20. Jackson (not in 100 metros)

19. Philadelphia (16)

18. Savannah (not in 100 metros)

17. DC (54)

16. Mobile AL (57)

15. Rochester NY (67)

14. Toledo (78)

13. St. Paul (39)

12. Dayton Ohio (19)

11. Buffalo (the number eight)

10. Birmingham AL (13)

9. Evansville ID (not 100 metros)

8. San Francisco (47)

7. Boston (64)

6. Flint (not top 100 metros)

5. Cleveland (7)

4. Pittsburg (72)

3. New Orleans (21)

2. Detriot (1)

1. Cincinnati (9)

 

9 of the 17 comparables are on both lists.  Including 4 of the top 5.  Why 21 instead of twenty or twenty five?

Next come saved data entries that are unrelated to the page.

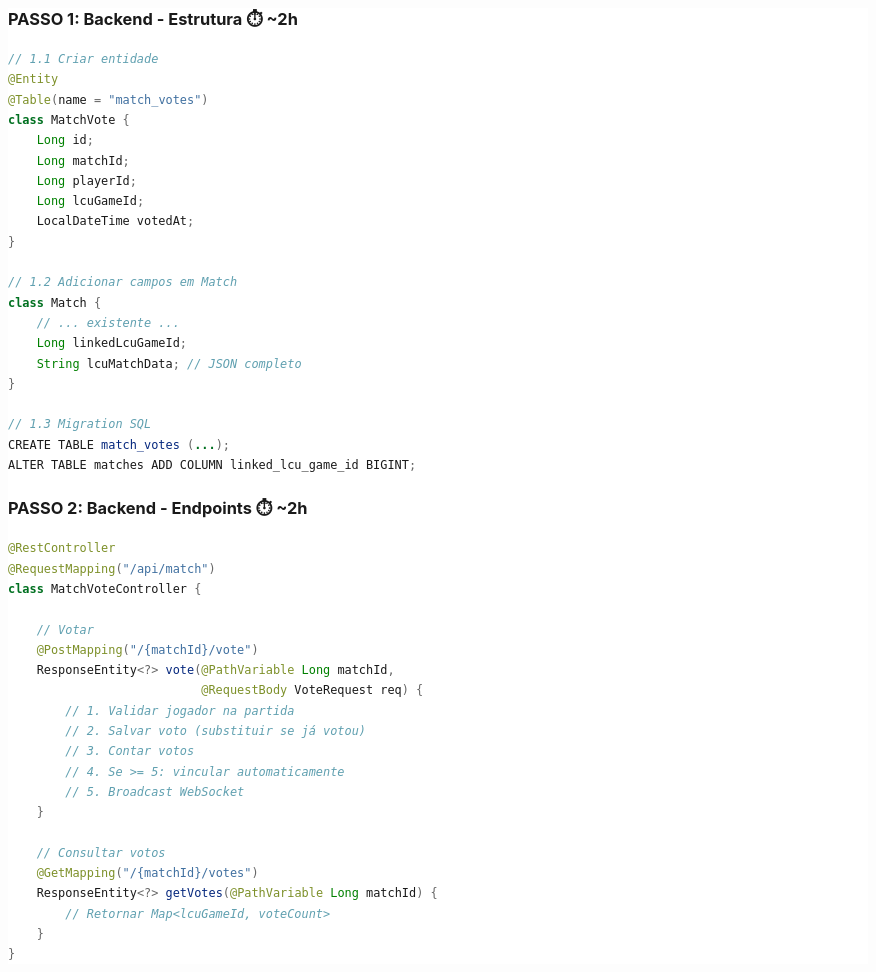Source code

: ### **PASSO 1: Backend - Estrutura** ⏱️ ~2h

```java
// 1.1 Criar entidade
@Entity
@Table(name = "match_votes")
class MatchVote {
    Long id;
    Long matchId;
    Long playerId;
    Long lcuGameId;
    LocalDateTime votedAt;
}

// 1.2 Adicionar campos em Match
class Match {
    // ... existente ...
    Long linkedLcuGameId;
    String lcuMatchData; // JSON completo
}

// 1.3 Migration SQL
CREATE TABLE match_votes (...);
ALTER TABLE matches ADD COLUMN linked_lcu_game_id BIGINT;
```

### **PASSO 2: Backend - Endpoints** ⏱️ ~2h

```java
@RestController
@RequestMapping("/api/match")
class MatchVoteController {
    
    // Votar
    @PostMapping("/{matchId}/vote")
    ResponseEntity<?> vote(@PathVariable Long matchId, 
                           @RequestBody VoteRequest req) {
        // 1. Validar jogador na partida
        // 2. Salvar voto (substituir se já votou)
        // 3. Contar votos
        // 4. Se >= 5: vincular automaticamente
        // 5. Broadcast WebSocket
    }
    
    // Consultar votos
    @GetMapping("/{matchId}/votes")
    ResponseEntity<?> getVotes(@PathVariable Long matchId) {
        // Retornar Map<lcuGameId, voteCount>
    }
}
```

I copied the wrong number of cells on accident.  If the top 25 are compared there are 11 on both top 25 lists of 21 on both lists to begin with.

^ummm...Cleveland and Toledo are black/white segregated too.

 

No one is an exception in Ohio.

"You don't just walk into a bar and mix it up by calling a girl fat" - buildingcincinnati speaking about new forumers

^ no way!  from Strongsville to Glenville its a rainbow of diversity!

There doesn't appear to be any relation between the two lists.  Did you come to any conclusions based on this?  I would offer that it looks like black/white segregation has no effect how much population the various cities have lost since the last census.

I didn't mean to imply a causal relationship, but having three of the top five cities for population loss also in the top ten for racial segregation seems like it might be more than a coincidence.  The reason that I made the lists was that while the city of cincinnati lost population the metro area of cincinnati grew during the same period.  Since the majority of growth happened in the outer suburban areas which are almost all white, I wondered if racial segregation further impelled population loss from the racially mixed or predominately black mother cities to the supermajoritarian white suburbs.  I don't have the time or statistical skills to make a much more detailed comparison, but it was just an interesting exercise.